Sunday, July 17, 2005

Item from the Past: July Fourth on the Malaysian Peninsula

On July 4 [1994] we boarded a train in Bangkok, which pulled out at 15:15 and headed south, through the hilly lushness and small towns on the Isthmus of Kra, a land feature that fascinated me on maps as far back as elementary school (along with Sulawesi, which I knew as the Celebes). It’s a long isthmus, and the train wasn’t especially fast, so we rolled on into the night.


Next to us was a girl freshly out of Berkeley, Kara, who had a lot to say about where she’d been, e.g., “China sucked!” We sympathized. She was one of the few other North Americans I’ve met in recent weeks. Plenty of Europeans, plenty of Australians, but not so many from my continent -- too bad, southeast Asia is worth the trip.


The berths were simple but reasonably comfortable, and the air conditioning worked fairly well, unlike during the run up to Chang Mai a few weeks ago. We arrived at the frontier with Malaysia just after waking up, and spent a while outside the train on the formalities of border-crossing.


We arrived at Butterworth more or less on time, and caught an enormous car ferry, mostly empty, for the short hop to Penang Island. Once on the island, we paid a tricycle rickshaw man RM$4 -- $3 fare, $1 tip -- to take us to the New China Hotel. He was the picture of a rickshaw man: wiry, deep brown, Chinese. The New China, a charming dump, distinctly risky in terms of fire (though we had a large window for escape), was cheap and well-located in Georgetown. Wooden floors, high ceilings, a flapping ceiling fan. Squat toilets, cold showers, and an indifferent-looking bar downstairs. All for RM$17.60 a night.

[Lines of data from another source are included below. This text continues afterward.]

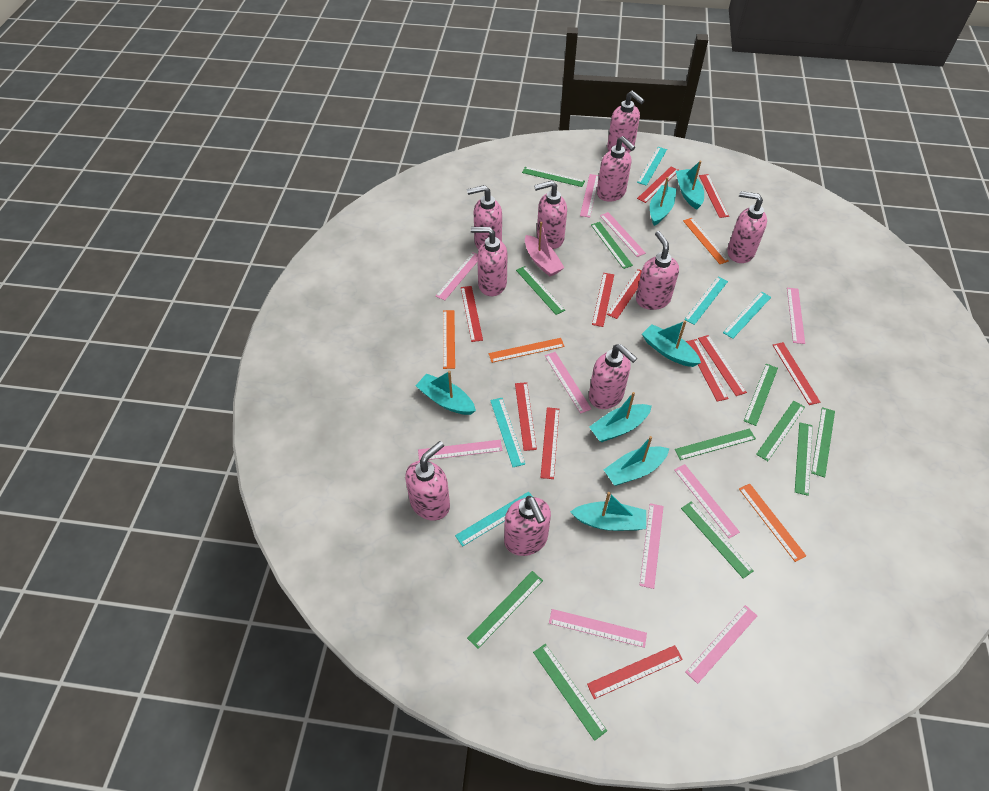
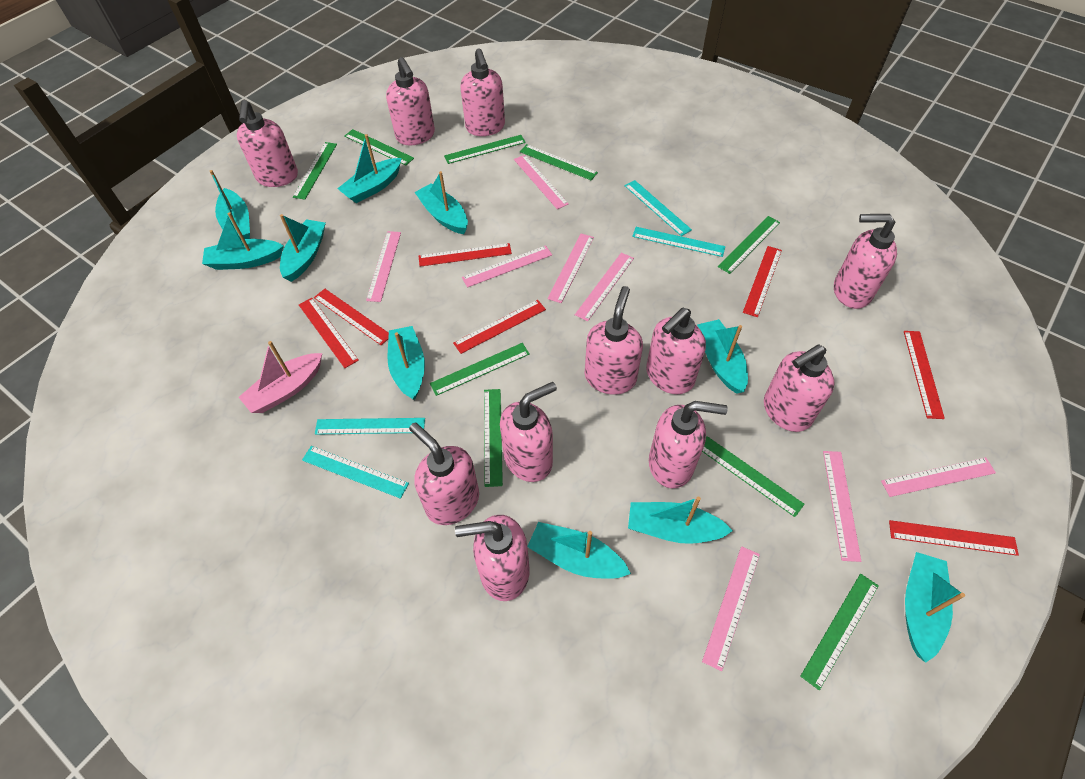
green ruler: 11 -> 9
orange ruler: 4 -> 0
pink ruler: 10 -> 8
pink soap dispenser: 10 -> 11
red ruler: 11 -> 7
turquoise boat: 7 -> 10
turquoise ruler: 5 -> 4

Georgetown turned out to be a low-rise, whitewashed, somewhat seedy town, good for walking after the heat of the day died down, and early in the morning. I took a couple of good walks before Yuriko woke. Over the next few days took in Ft. Cornwallis (nice clocktower), wandered around the Komtar Mall, saw the Kek Lok Sri temple, climbing its pagoda, swam at Batu Ferringhi beach, and rode the cable railway up Penang Hill. To escape the heat, we saw Heaven and Earth, an Oliver Stone failure, and the moderately funny Maverick, both subtitled in Bahasa Malaysia.